» TASK REQUIREMENTS: Retype every line of text in the data below word for word, and leave the pictures out of your answer.

====== DATA IN THIS EXERCISE

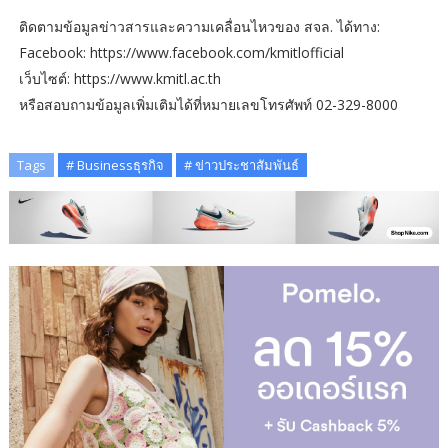
ติดตามข้อมูลข่าวสารและความเคลื่อนไหวของ สจล. ได้ทาง:
Facebook: https://www.facebook.com/kmitlofficial
เว็บไซต์: https://www.kmitl.ac.th
หรือสอบถามข้อมูลเพิ่มเติมได้ที่หมายเลขโทรศัพท์ 02-329-8000
Tags
# Businessธุรกิจ
# ข่าวประชาสัมพันธ์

============

» EXERCISE RESPONSE:
ติดตามข้อมูลข่าวสารและความเคลื่อนไหวของ สจล. ได้ทาง:
Facebook: https://www.facebook.com/kmitlofficial
เว็บไซต์: https://www.kmitl.ac.th
หรือสอบถามข้อมูลเพิ่มเติมได้ที่หมายเลขโทรศัพท์ 02-329-8000
Tags
# Businessธุรกิจ
# ข่าวประชาสัมพันธ์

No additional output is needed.